*Supplied records*

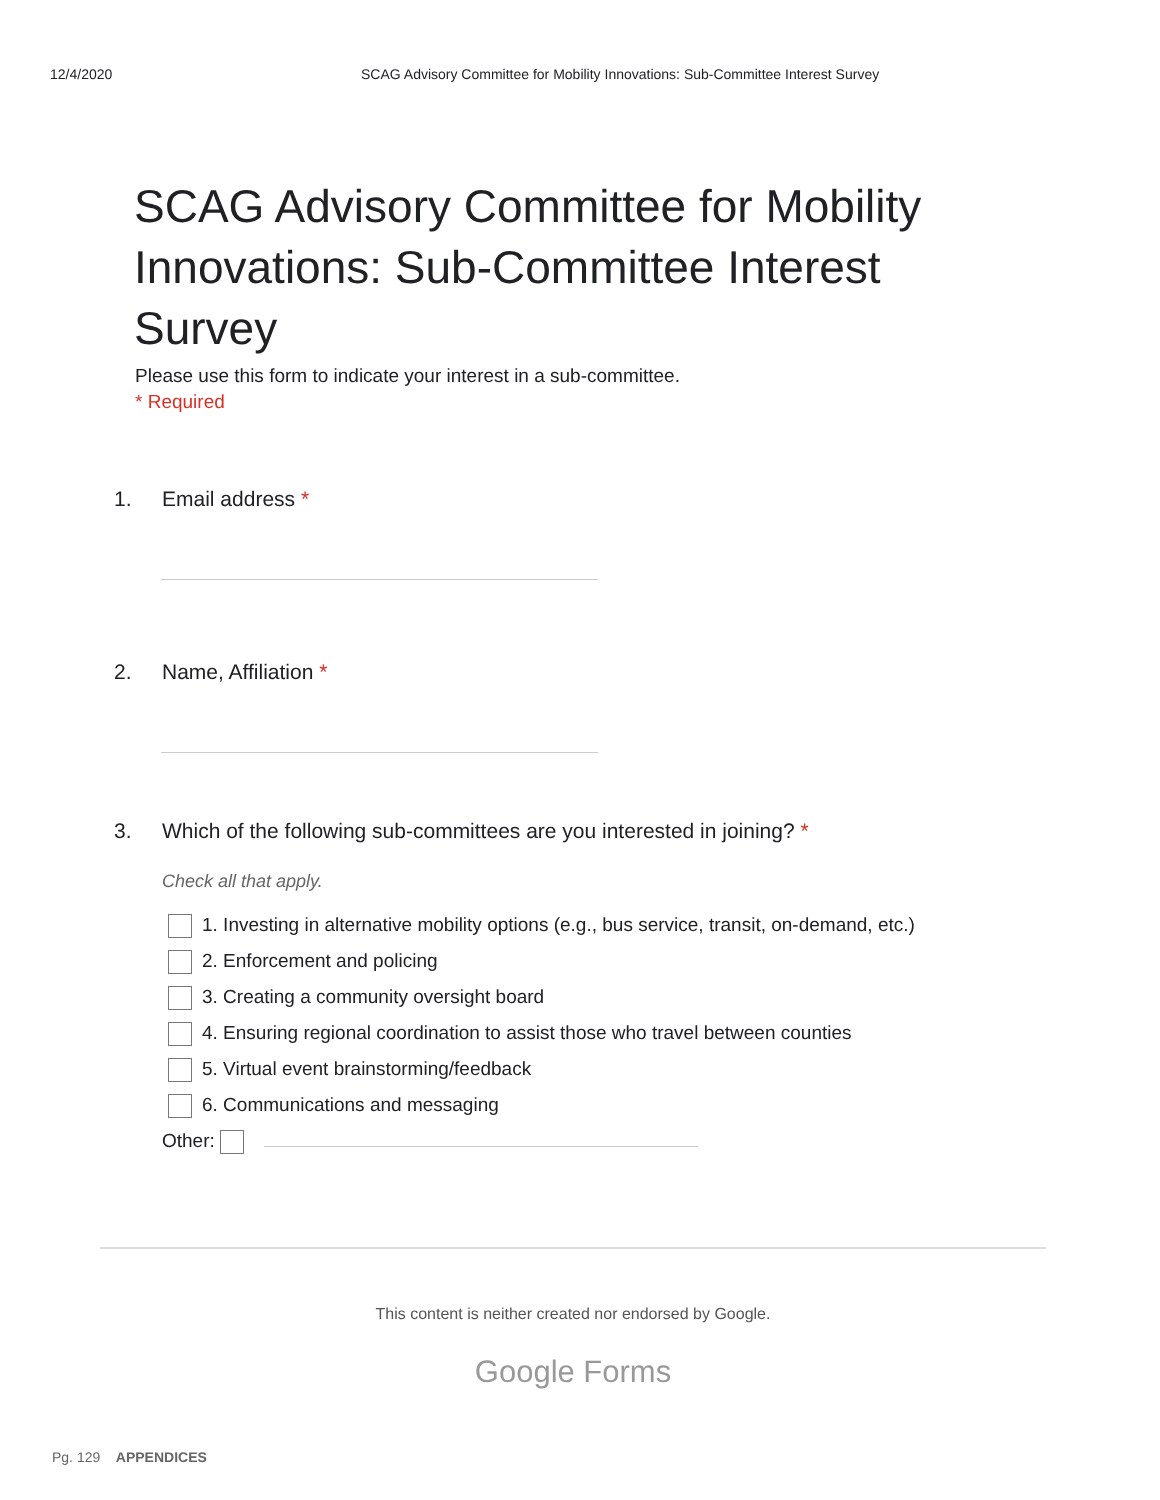12/4/2020 SCAG Advisory Committee for Mobility Innovations: Sub-Committee Interest Survey
SCAG Advisory Committee for Mobility Innovations: Sub-Committee Interest Survey
Please use this form to indicate your interest in a sub-committee.
* Required
1. Email address *
2. Name, Affiliation *
3. Which of the following sub-committees are you interested in joining? *
Check all that apply.
1. Investing in alternative mobility options (e.g., bus service, transit, on-demand, etc.)
2. Enforcement and policing
3. Creating a community oversight board
4. Ensuring regional coordination to assist those who travel between counties
5. Virtual event brainstorming/feedback
6. Communications and messaging
Other:
This content is neither created nor endorsed by Google.
Google Forms
Pg. 129 APPENDICES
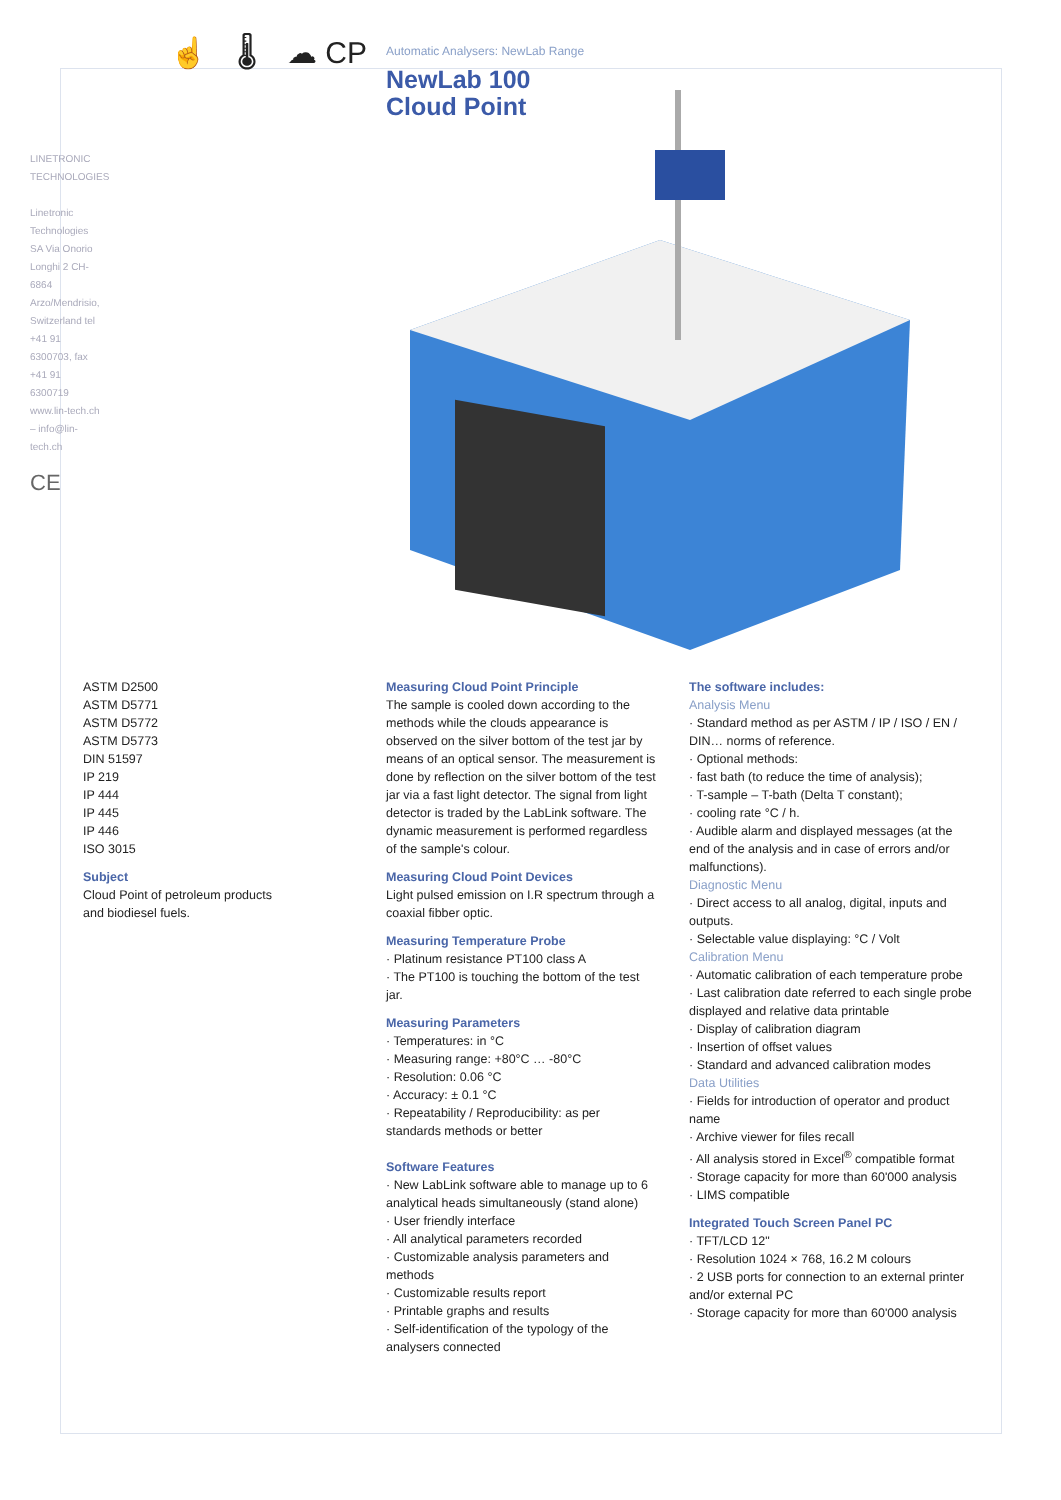☝ 🌡 ☁ CP
Automatic Analysers: NewLab Range
NewLab 100
Cloud Point
LINETRONIC TECHNOLOGIES
Linetronic Technologies SA Via Onorio Longhi 2 CH-6864 Arzo/Mendrisio, Switzerland tel +41 91 6300703, fax +41 91 6300719 www.lin-tech.ch – info@lin-tech.ch
CE
ASTM D2500
ASTM D5771
ASTM D5772
ASTM D5773
DIN 51597
IP 219
IP 444
IP 445
IP 446
ISO 3015
Subject
Cloud Point of petroleum products
and biodiesel fuels.
Measuring Cloud Point Principle
The sample is cooled down according to the methods while the clouds appearance is observed on the silver bottom of the test jar by means of an optical sensor. The measurement is done by reflection on the silver bottom of the test jar via a fast light detector. The signal from light detector is traded by the LabLink software. The dynamic measurement is performed regardless of the sample's colour.
Measuring Cloud Point Devices
Light pulsed emission on I.R spectrum through a coaxial fibber optic.
Measuring Temperature Probe
· Platinum resistance PT100 class A
· The PT100 is touching the bottom of the test jar.
Measuring Parameters
· Temperatures: in °C
· Measuring range: +80°C … -80°C
· Resolution: 0.06 °C
· Accuracy: ± 0.1 °C
· Repeatability / Reproducibility: as per standards methods or better
Software Features
· New LabLink software able to manage up to 6 analytical heads simultaneously (stand alone)
· User friendly interface
· All analytical parameters recorded
· Customizable analysis parameters and methods
· Customizable results report
· Printable graphs and results
· Self-identification of the typology of the analysers connected
The software includes:
Analysis Menu
· Standard method as per ASTM / IP / ISO / EN / DIN… norms of reference.
· Optional methods:
· fast bath (to reduce the time of analysis);
· T-sample – T-bath (Delta T constant);
· cooling rate °C / h.
· Audible alarm and displayed messages (at the end of the analysis and in case of errors and/or malfunctions).
Diagnostic Menu
· Direct access to all analog, digital, inputs and outputs.
· Selectable value displaying: °C / Volt
Calibration Menu
· Automatic calibration of each temperature probe
· Last calibration date referred to each single probe displayed and relative data printable
· Display of calibration diagram
· Insertion of offset values
· Standard and advanced calibration modes
Data Utilities
· Fields for introduction of operator and product name
· Archive viewer for files recall
· All analysis stored in Excel<sup>®</sup> compatible format
· Storage capacity for more than 60'000 analysis
· LIMS compatible
Integrated Touch Screen Panel PC
· TFT/LCD 12"
· Resolution 1024 × 768, 16.2 M colours
· 2 USB ports for connection to an external printer and/or external PC
· Storage capacity for more than 60'000 analysis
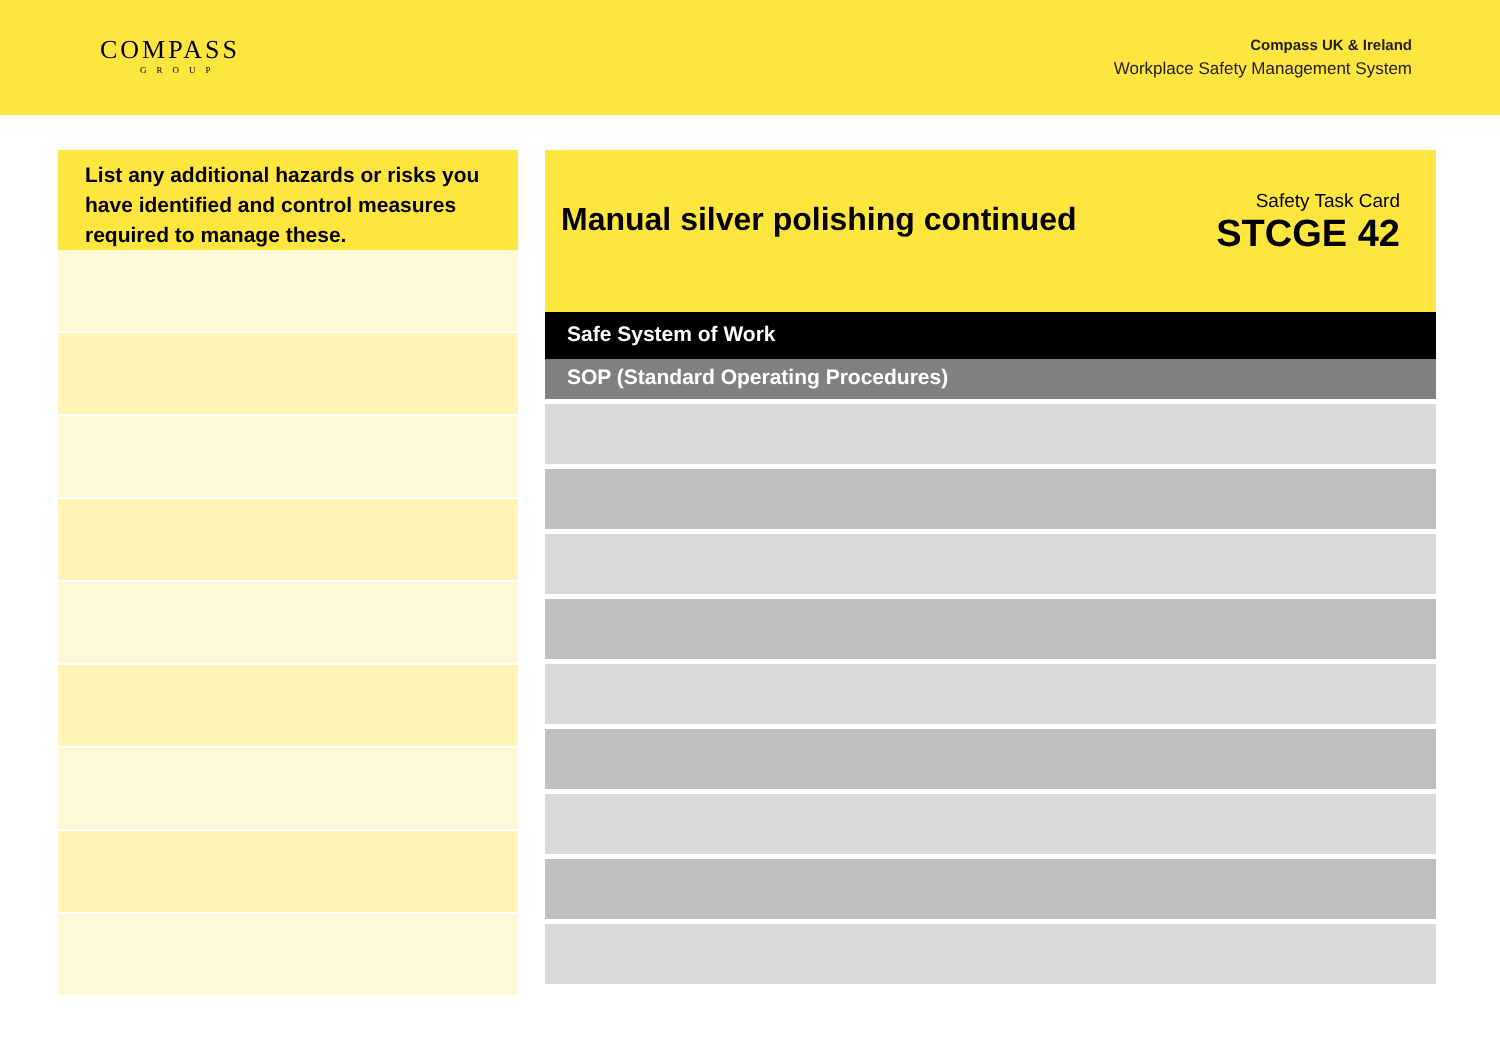COMPASS
GROUP
Compass UK & Ireland
Workplace Safety Management System
List any additional hazards or risks you have identified and control measures required to manage these.
Manual silver polishing continued
Safety Task Card
STCGE 42
Safe System of Work
SOP (Standard Operating Procedures)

*Work order*
Which lines of the records contain the word "results"? Copy each of them.

*The completed task*
· Customizable results report
· Printable graphs and results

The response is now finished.